Brooklyn's dugout looked like someone had announced a death in the family.
I was already heading back to the dugout. Then I saw the ball rolling and I thought, 'Let's go.'
The Aftermath
The Dodgers came back to Ebbets Field the next day for Game 5 and had nothing left. The Yankees won 3-1, wrapping up their 9th World Series championship with the kind of clinical efficiency that would become their calling card against Brooklyn.
| Series Result | Yankees 4, Dodgers 1 |
| Game 1 | Yankees 3, Dodgers 2 |
| Game 2 | Dodgers 3, Yankees 2 |
| Game 3 | Yankees 2, Dodgers 1 |
| Game 4 | Yankees 7, Dodgers 4 (Owen passed ball) |
| Game 5 | Yankees 3, Dodgers 1 |
Owen carried the weight of that moment for the rest of his life. He was a good catcher -- his regular-season numbers proved it -- but baseball history doesn't grade on a curve. One dropped pitch in October outweighed everything else he'd ever done behind the plate. "It wasn't a hard pitch to catch," Owen said years later.
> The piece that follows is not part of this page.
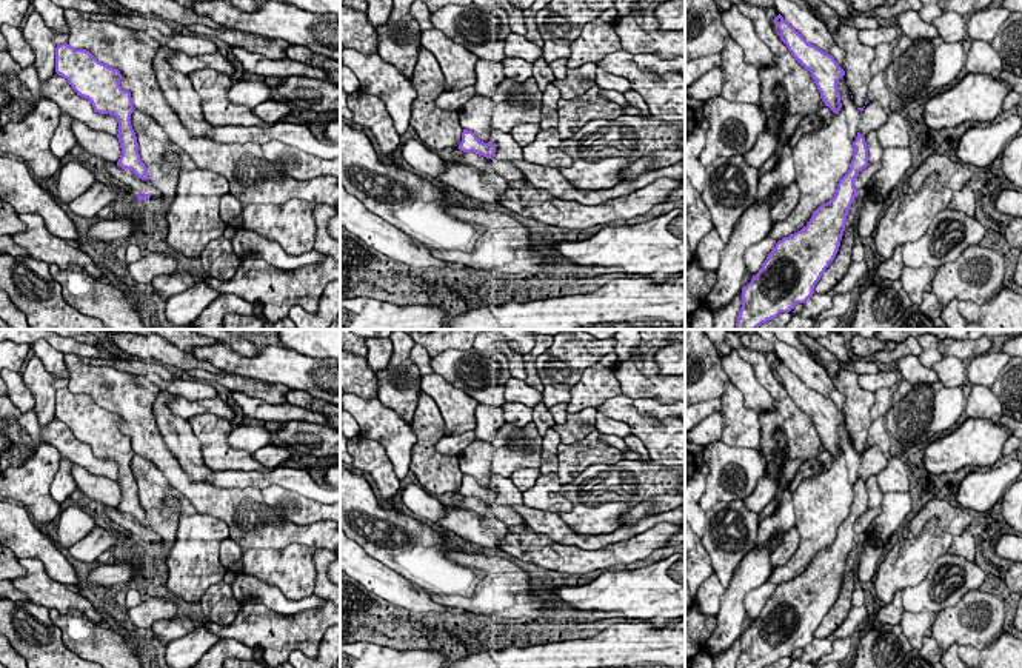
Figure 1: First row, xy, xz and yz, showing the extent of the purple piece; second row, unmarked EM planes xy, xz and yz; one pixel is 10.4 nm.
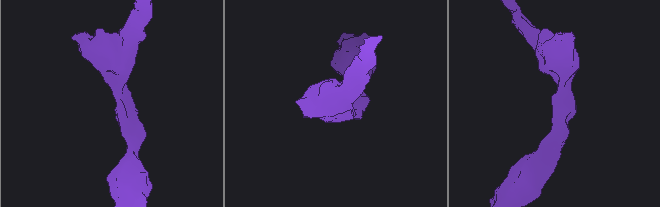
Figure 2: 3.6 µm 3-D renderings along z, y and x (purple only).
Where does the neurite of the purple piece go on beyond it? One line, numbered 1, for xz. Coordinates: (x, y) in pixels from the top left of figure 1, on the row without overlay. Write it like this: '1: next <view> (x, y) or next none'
1: next none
He wasn't wrong. That made it worse.
The Template
The 1941 World Series established the dynamic that would haunt Brooklyn for the next 14 years. The Yankees were the machine -- cold, efficient, merciless when they smelled blood. The Dodgers were the lovable fighters who kept finding new ways to lose. Brooklyn would return to the World Series in 1947, 1949, 1952, and 1953 -- losing to the Yankees every time -- before finally breaking through in 1955. Each loss carried echoes of Owen's dropped third strike, the moment when Brooklyn first learned what it felt like to have the Yankees rip a victory away.
Game 1 -- Yankees Take the Opener
The Yankees edge the Dodgers 3-2 at Yankee Stadium in a tight pitching duel.
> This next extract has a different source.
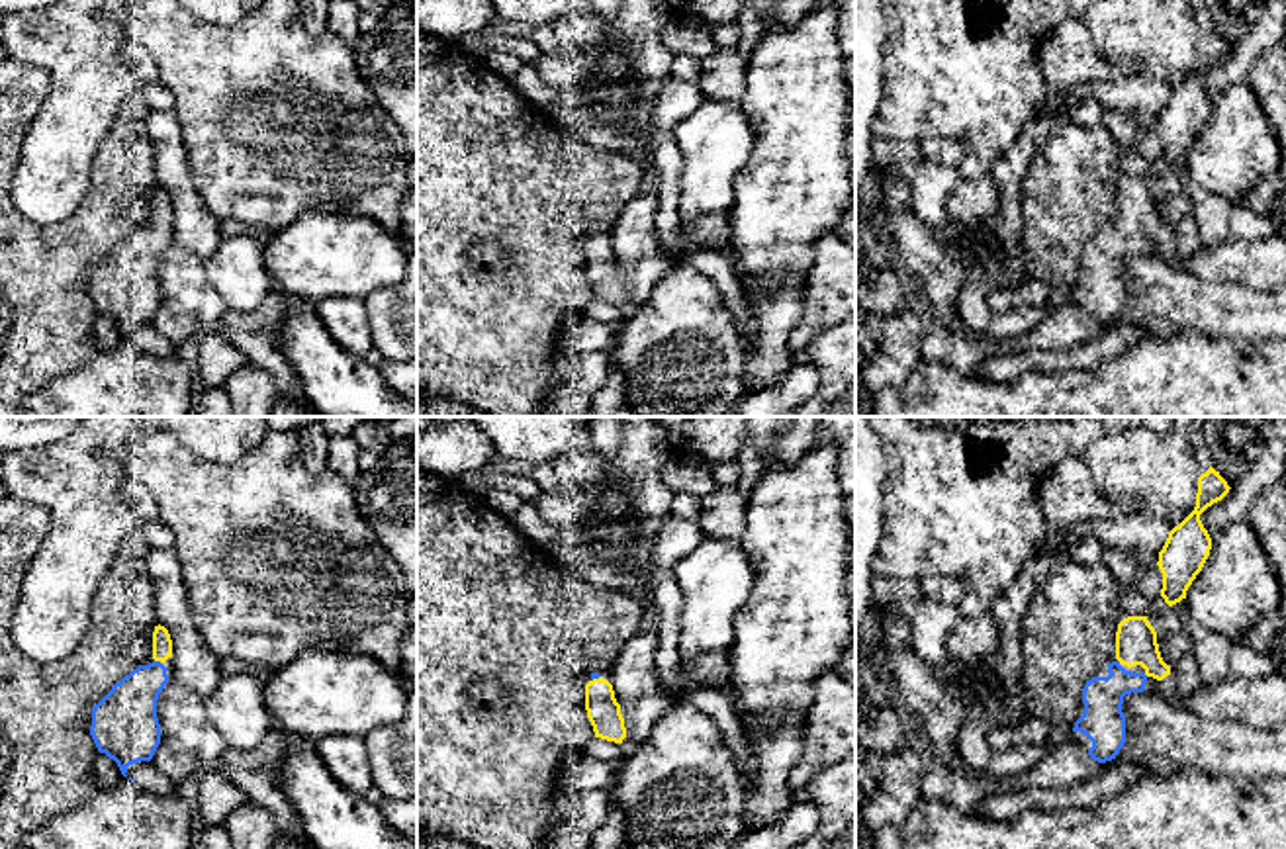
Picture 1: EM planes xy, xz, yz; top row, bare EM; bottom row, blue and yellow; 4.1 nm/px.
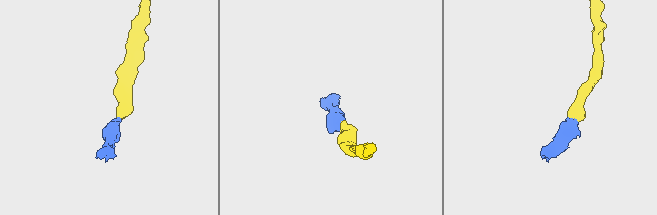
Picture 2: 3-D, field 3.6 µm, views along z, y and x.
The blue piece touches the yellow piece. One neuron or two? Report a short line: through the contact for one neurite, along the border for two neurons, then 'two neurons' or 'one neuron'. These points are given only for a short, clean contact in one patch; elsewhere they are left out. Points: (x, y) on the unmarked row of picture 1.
one neuron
Game 2 -- Brooklyn Evens It
The Dodgers win 3-2 at Yankee Stadium, sending the series to Brooklyn tied at a game apiece.
Game 3 -- Yankees Retake the Lead
DiMaggio and Keller drive in runs as the Yankees win 2-1 at Ebbets Field.
Game 4 -- The Passed Ball
Owen drops Casey's third strike with two outs in the ninth. The Yankees score four runs to turn a 4-3 deficit into a 7-4 victory.
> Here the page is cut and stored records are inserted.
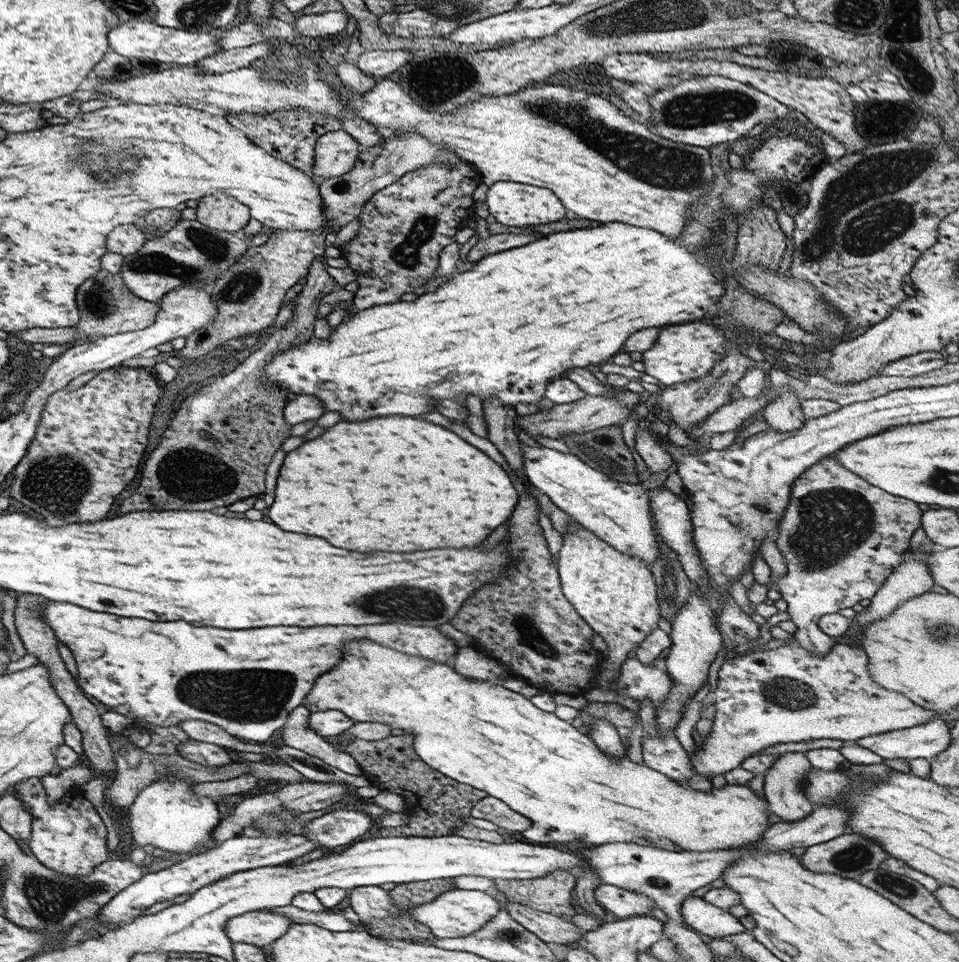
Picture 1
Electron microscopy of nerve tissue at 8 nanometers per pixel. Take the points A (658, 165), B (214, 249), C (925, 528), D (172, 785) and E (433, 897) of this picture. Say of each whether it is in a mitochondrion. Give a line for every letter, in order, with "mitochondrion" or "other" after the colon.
A: mitochondrion
B: mitochondrion
C: other
D: mitochondrion
E: other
Game 5 -- Championship No. 9
The demoralized Dodgers fall 3-1. The Yankees claim their 9th World Series title.
Frequently Asked Questions
What happened with Mickey Owen's passed ball in the 1941 World Series?
In Game 4, with the Dodgers leading 4-3 in the top of the ninth inning and two outs, Hugh Casey struck out Tommy Henrich on a sharp breaking ball. But catcher Mickey Owen couldn't hold the pitch, and it rolled to the backstop. Henrich reached first base, and the Yankees rallied for four runs -- including two-run doubles from Charlie Keller and Joe Gordon -- to win 7-4. The Yankees clinched the series the next day.
When did the Yankees and Dodgers first meet in the World Series?
The 1941 World Series was the first postseason meeting between the two franchises. The Yankees won the series 4 games to 1, establishing a rivalry that would see the teams meet in October seven times between 1941 and 1956. Brooklyn didn't beat the Yankees in a World Series until 1955.
Who won the 1941 World Series?
The Yankees defeated the Brooklyn Dodgers 4 games to 1 to capture their 9th World Series championship. The series is best remembered for Mickey Owen's dropped third strike in Game 4, which turned a Dodgers victory into a devastating Yankees comeback.